■ STATED GOAL:
Can you convert the entries, from the line with "collection date: 1937-08-26" through the end of the entries, into a Markdown table with the columns Row and Text? Number each line, skip blank lines, and leave the pictures out.

[begin MATERIAL FOR THIS TASK]

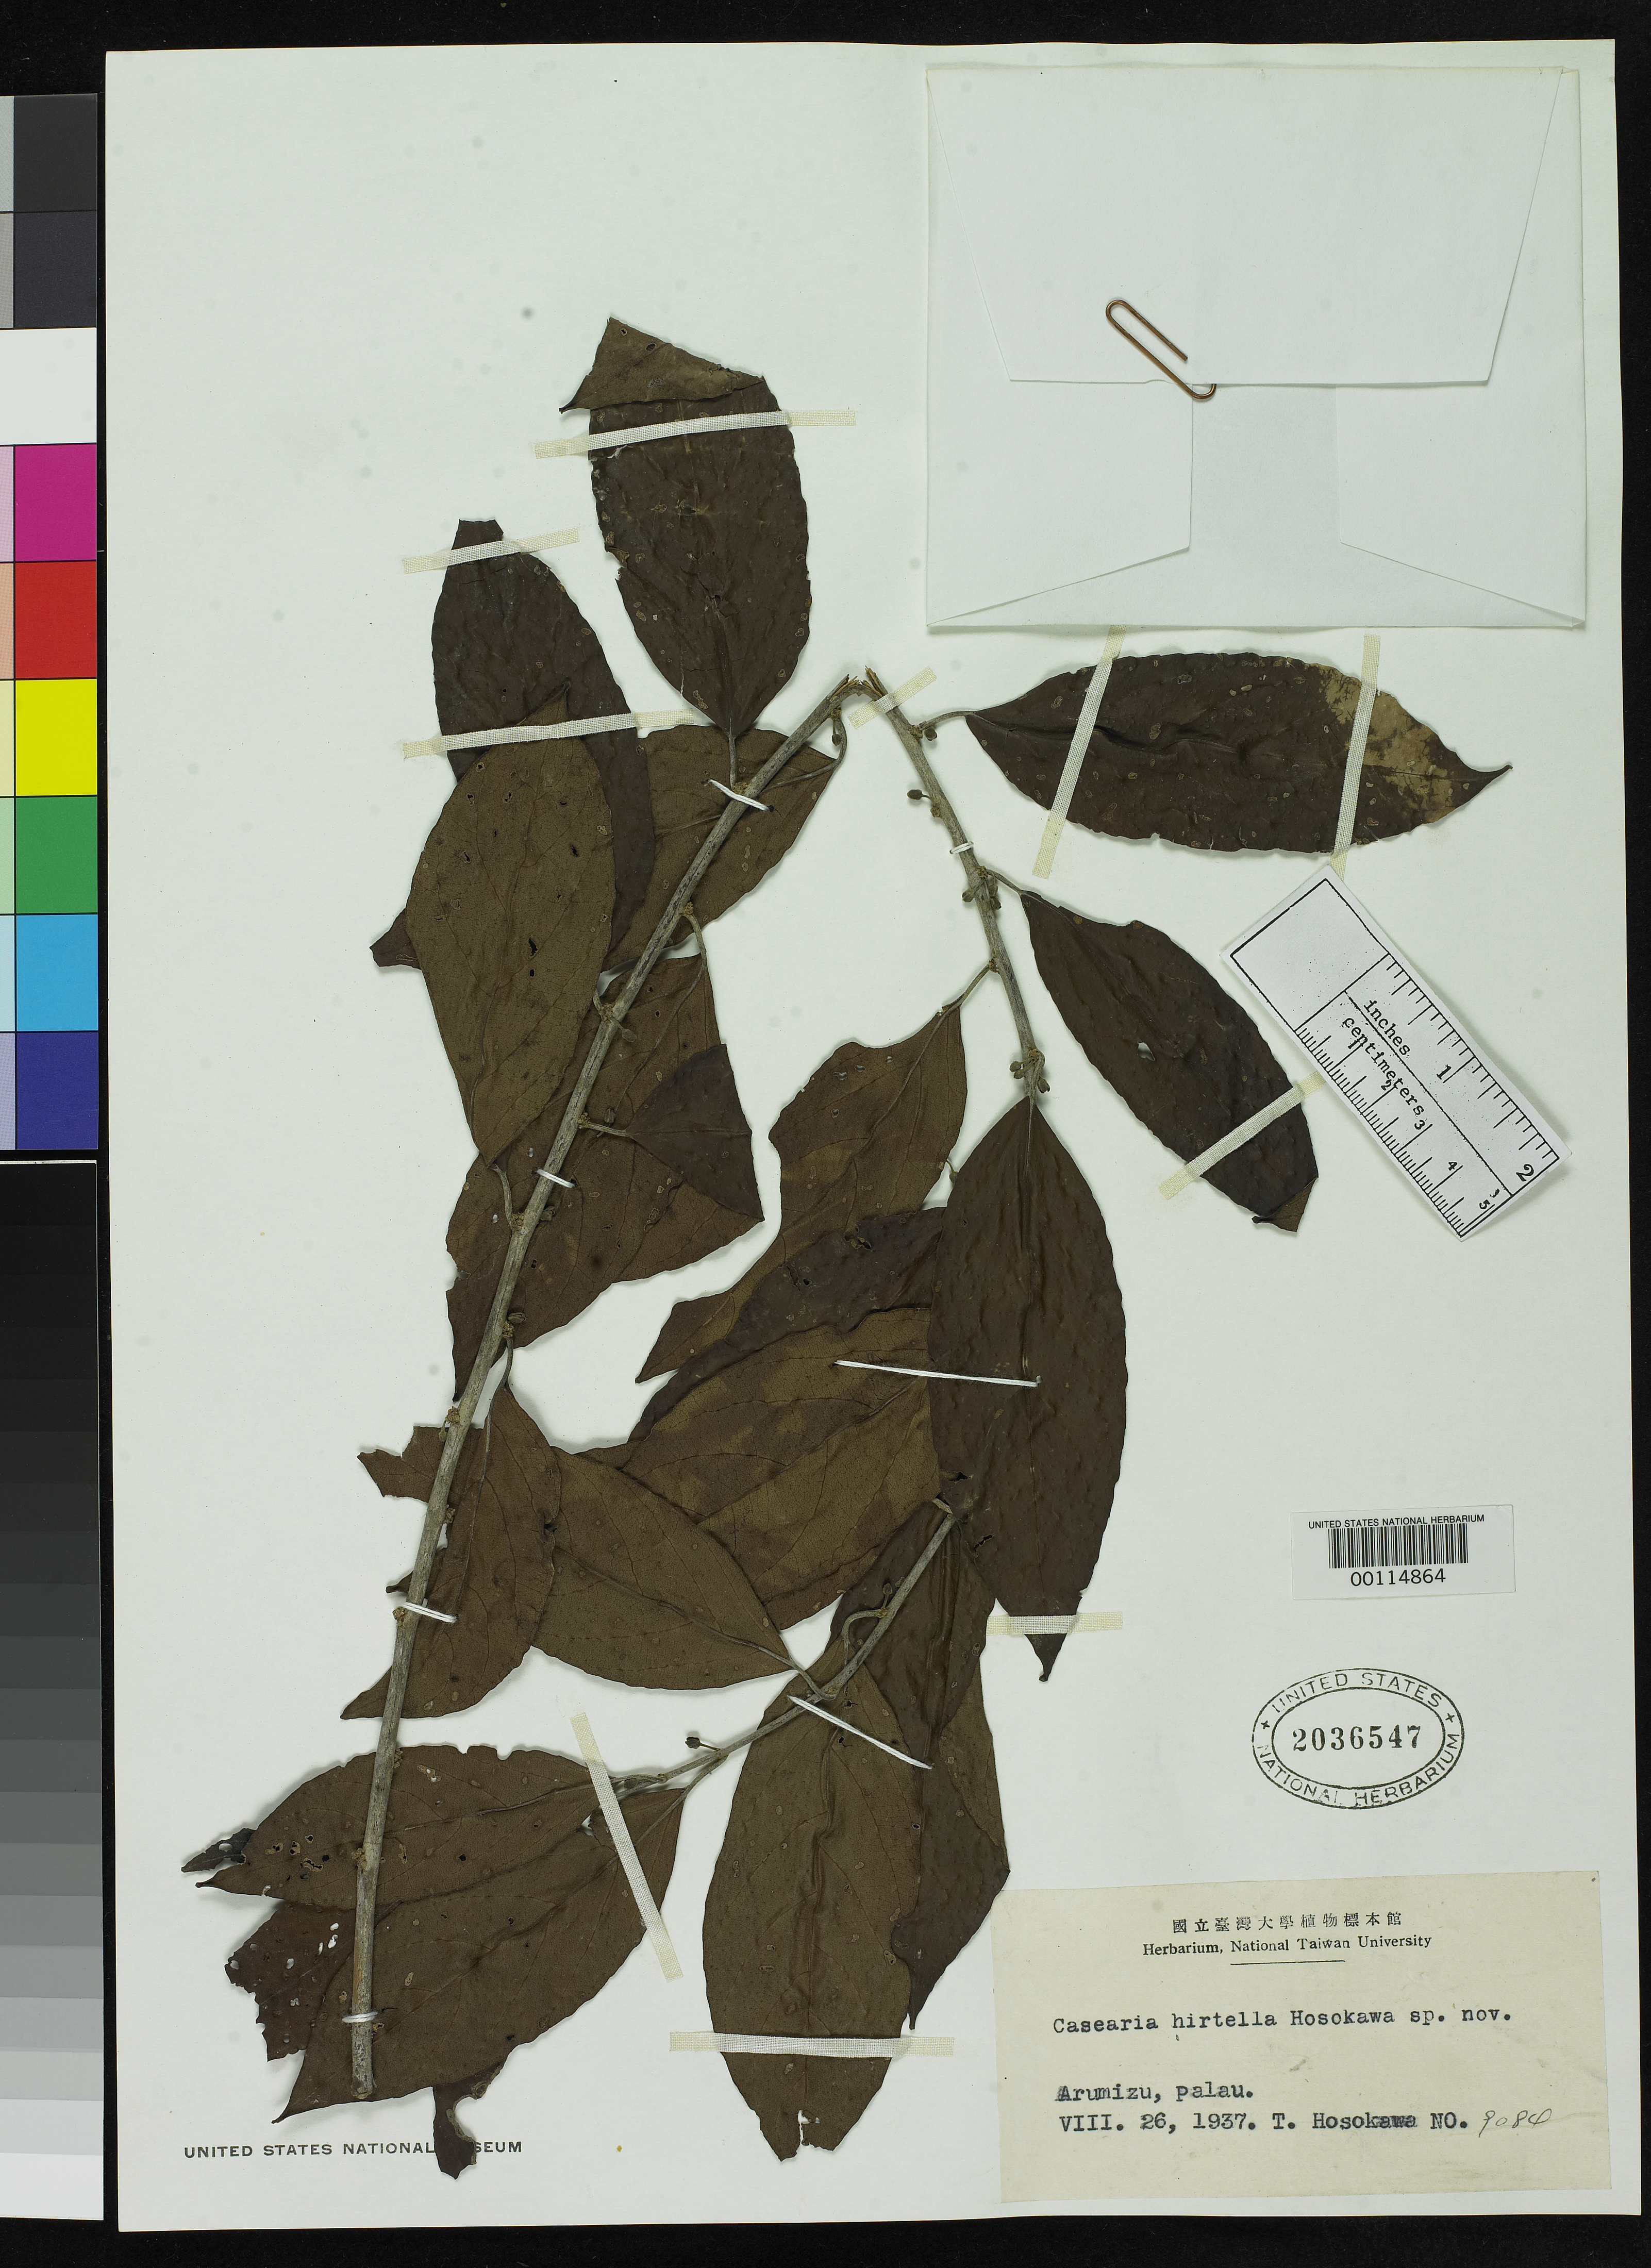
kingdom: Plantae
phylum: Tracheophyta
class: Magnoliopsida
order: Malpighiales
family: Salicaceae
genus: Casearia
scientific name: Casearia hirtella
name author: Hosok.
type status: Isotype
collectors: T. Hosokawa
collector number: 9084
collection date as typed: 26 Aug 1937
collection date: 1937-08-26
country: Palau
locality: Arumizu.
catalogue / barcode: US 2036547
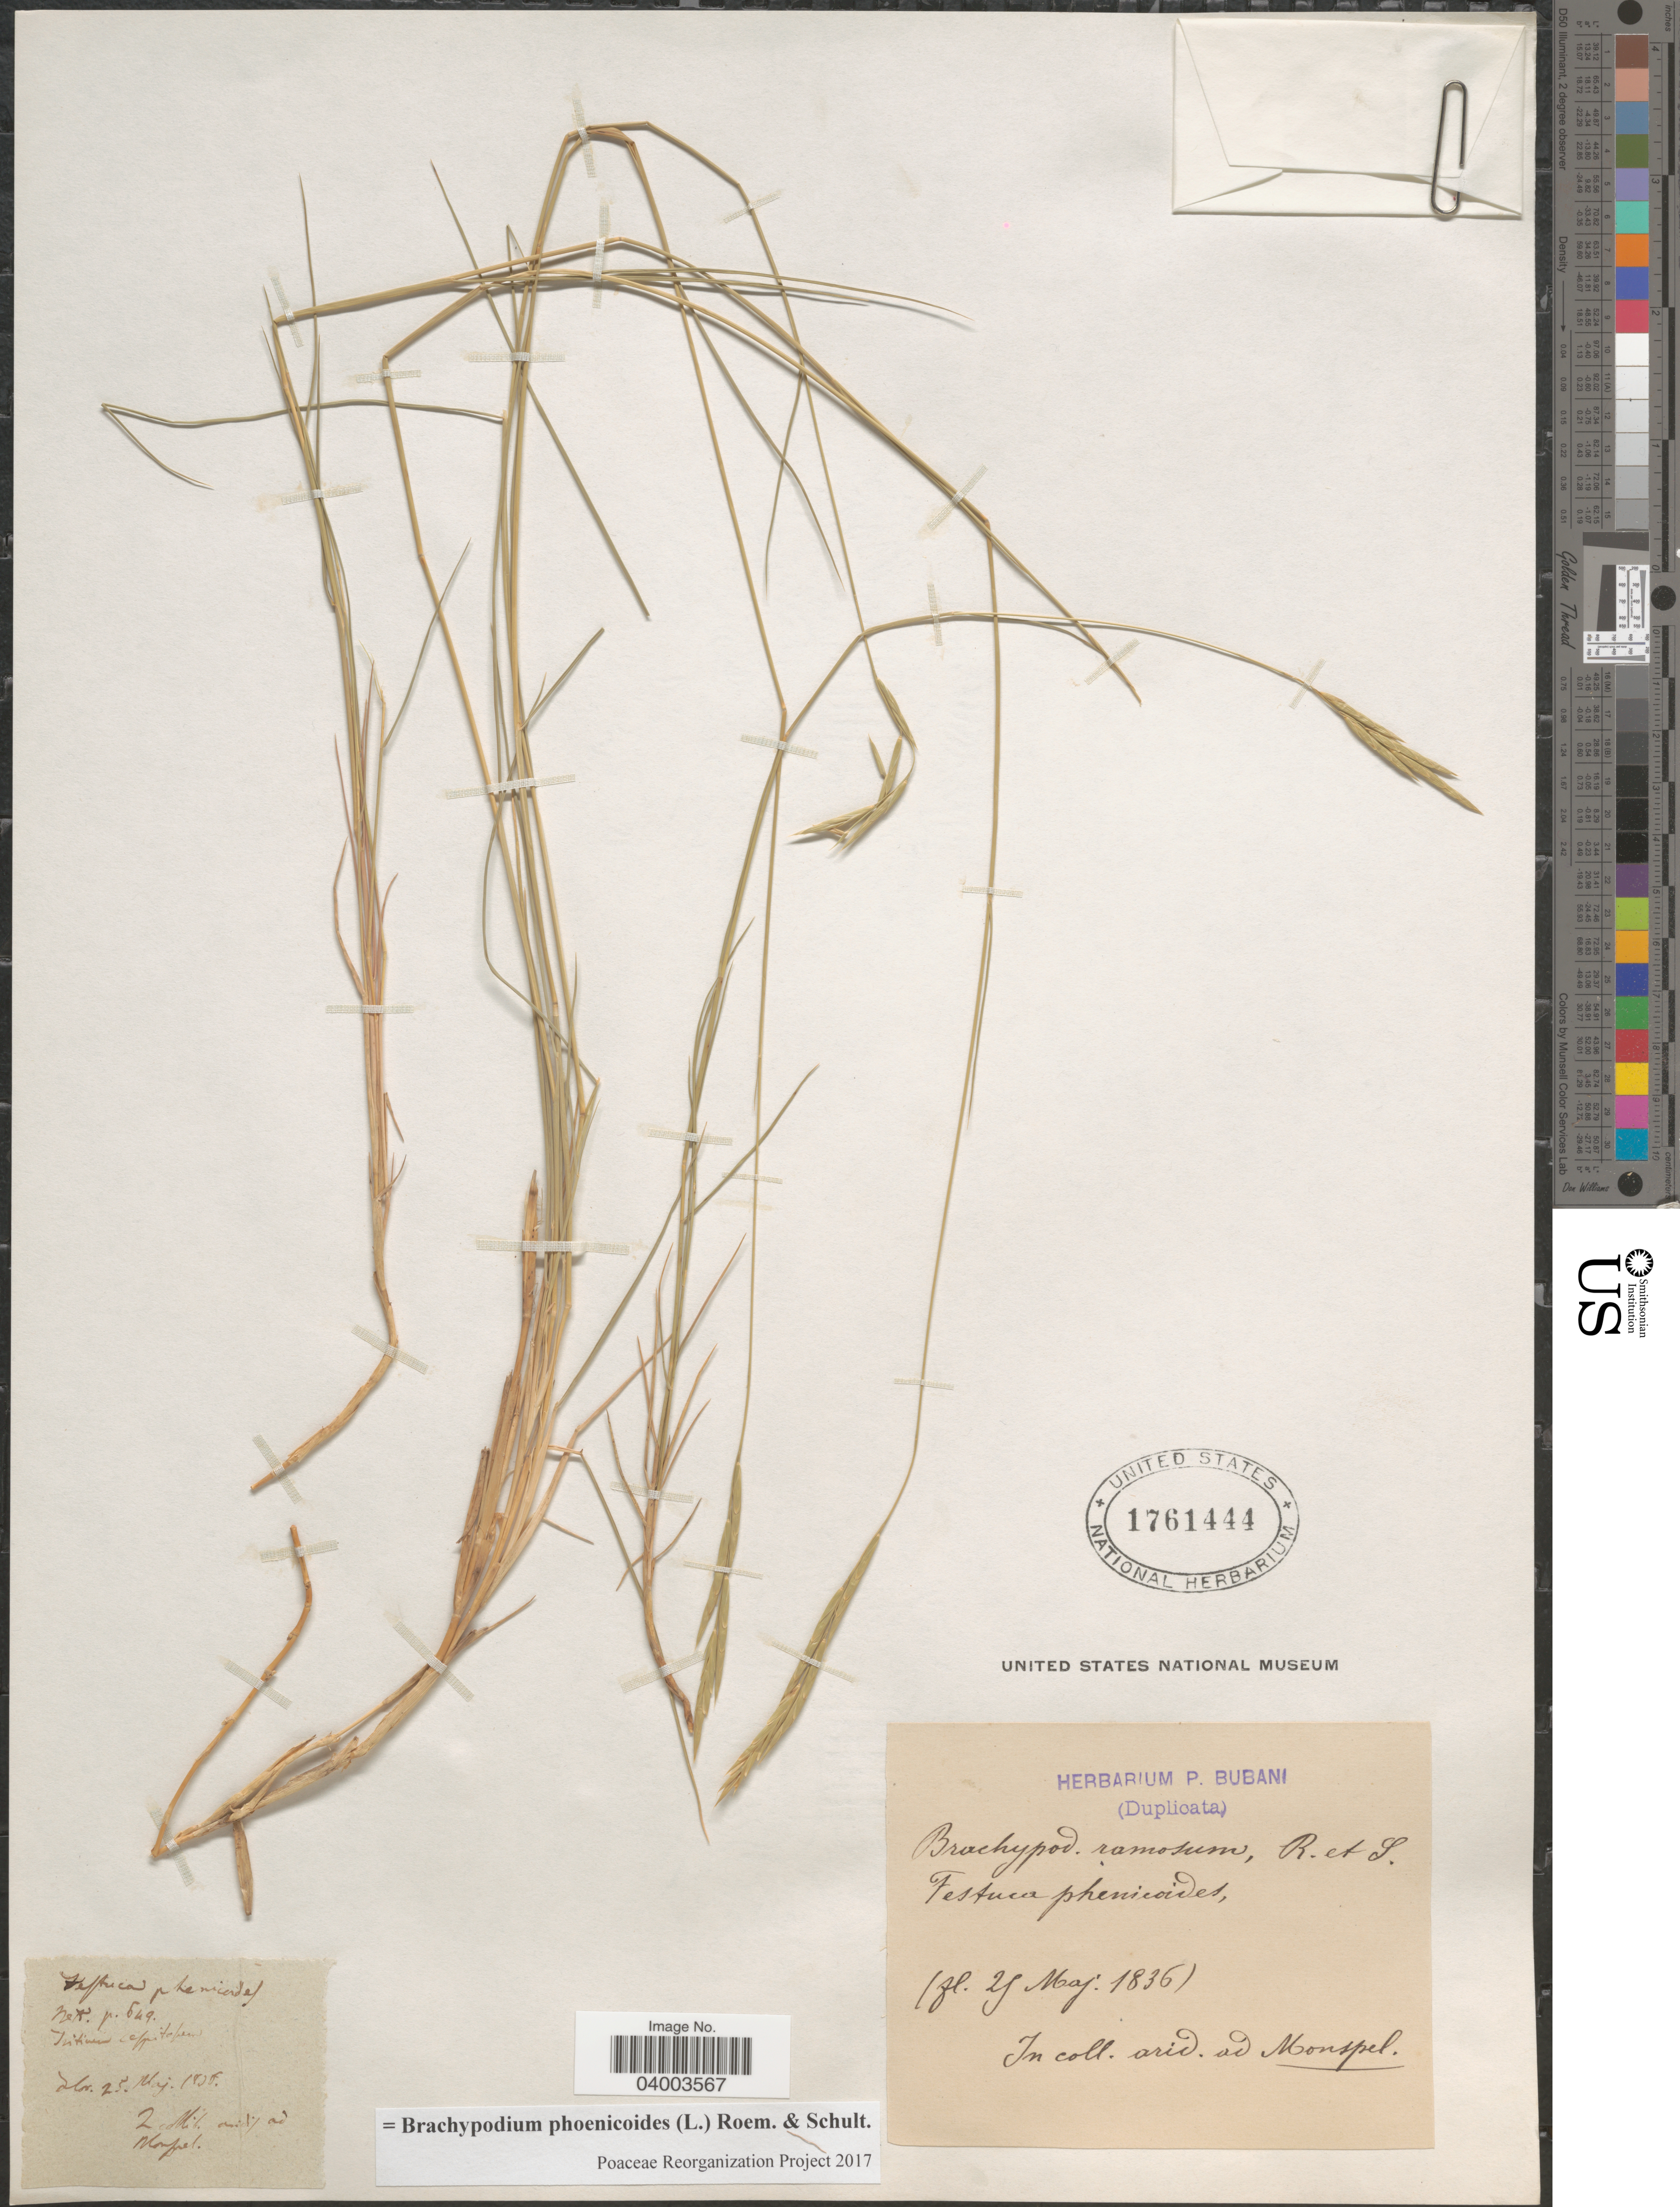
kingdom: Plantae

[end MATERIAL FOR THIS TASK]

■ THE OUTPUT:
| Row | Text |
|---|---|
| 1 | collection date: 1937-08-26 |
| 2 | country: Palau |
| 3 | locality: Arumizu. |
| 4 | catalogue / barcode: US 2036547 |
| 5 | kingdom: Plantae |